The onboarding team went from six full-time onboarders to two. Not through layoffs. The other four moved to a new function the company had wanted to staff for a year: a higher-touch implementation team for the customers above 50 employees. Same headcount, more revenue per head, less Monday queue.
And the agent handles, depending on the week, between seventy-five and eighty-five percent of inbound messages on the onboarding channel without a human ever responding. The remaining slice is exactly the work the human team wants to be doing.
What we would do differently
Three things, plainly.
We would build the email fallback in week one, not week three. The customers who could not enable Slack Connect were our slowest accounts, and they were the ones who needed the agent most.
We would log every tool call as a structured event from day one. We added that in month two and it transformed the kind of question we could ask the data ("how often does the validate_csv tool fail on field X" instead of "did the agent work this week").
And we would push back harder, earlier, on the temptation to add a ninth tool. Every tool you add is a new decision boundary the model can blur. The seven we shipped were enough. The eighth one we proposed and then cut was a "send a payment reminder" tool that had no business being in an onboarding agent.

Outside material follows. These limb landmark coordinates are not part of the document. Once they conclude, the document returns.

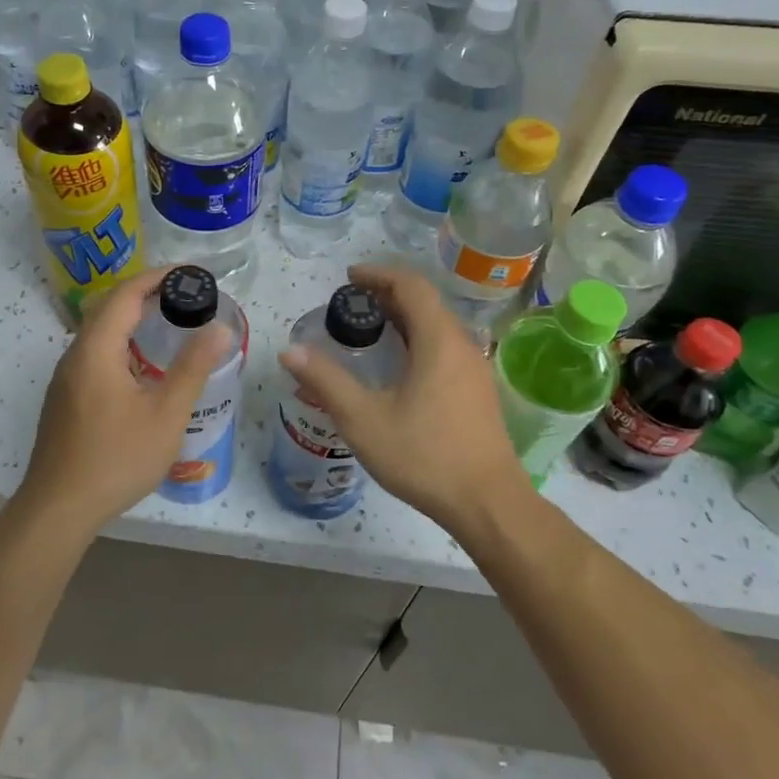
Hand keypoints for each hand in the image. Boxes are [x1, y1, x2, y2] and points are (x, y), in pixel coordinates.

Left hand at [14, 268, 231, 538]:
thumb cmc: (116, 458)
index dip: (157, 277)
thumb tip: (219, 328)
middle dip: (144, 293)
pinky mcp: (64, 399)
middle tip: (183, 295)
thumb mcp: (165, 414)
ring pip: (98, 332)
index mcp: (97, 349)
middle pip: (108, 308)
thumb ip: (193, 368)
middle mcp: (75, 355)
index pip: (126, 294)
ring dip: (129, 319)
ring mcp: (65, 379)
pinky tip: (139, 367)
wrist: (59, 508)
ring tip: (166, 323)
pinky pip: (93, 354)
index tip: (189, 272)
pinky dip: (119, 343)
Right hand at [279, 264, 527, 535]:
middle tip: (352, 301)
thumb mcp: (364, 419)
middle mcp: (462, 345)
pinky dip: (417, 338)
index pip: (411, 286)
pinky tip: (398, 365)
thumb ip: (326, 381)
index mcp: (439, 341)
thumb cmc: (425, 456)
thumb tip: (289, 351)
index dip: (379, 274)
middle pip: (426, 302)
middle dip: (388, 293)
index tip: (349, 277)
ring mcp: (474, 369)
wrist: (488, 504)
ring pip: (438, 325)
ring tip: (370, 327)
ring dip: (404, 316)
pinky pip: (445, 347)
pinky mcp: (477, 391)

The smallest thing you could do today
If you run an ops team that lives across Slack, email, and a knowledge base, the five-minute audit is this. Open last week's customer thread inbox. For each thread, write one of three letters in the margin. R for "an answer that was in our docs". S for "an answer that needed a human and could not have been automated". B for "boring repetitive work the human did because no one wired the tool".
Count the R and B letters. That is the slice an agent like the one we built can take off your team's desk.
When we built this chat agent, the thing we kept running into was that the agent's accuracy mattered less than its escalation rules. We solved it by writing the escalation policy in the same Notion database the ops team already trusted, which is how we approach AI agents at ABN: start from escalation, work backwards to the prompt.
Key takeaway
Your chat agent's accuracy matters less than its escalation rules. Write the escalation policy where the ops team can edit it without a deploy.
FAQ
Why Slack instead of a custom onboarding portal?
The customers already had Slack open. A seventh tab would have lowered completion. Meeting customers where they already work beats building a new surface they have to learn.
Why Notion as the source of truth and not a database engineering owned?
Ops already trusted Notion and read it every morning. Picking the tool the humans use beats picking the technically cleanest tool. The agent writes to the same row ops reads from.
How do you stop an LLM-driven agent from making promises it should not make?
Constrain it with tools, not prose. Seven tightly scoped tools, a second cheaper model pass as a sanity check, and an escalation policy the ops team can edit without a redeploy.
What is the most common mistake when wiring an agent into Notion at volume?
Ignoring the rate limit. Roughly three requests per second per integration is easy to hit. Use a write-coalescing queue in Postgres and batch updates to one per row per ten seconds.
Did the six onboarders lose their jobs?
No. Two stayed on onboarding. The other four moved to a higher-touch implementation team for customers above 50 employees, a function the company had wanted to staff for a year.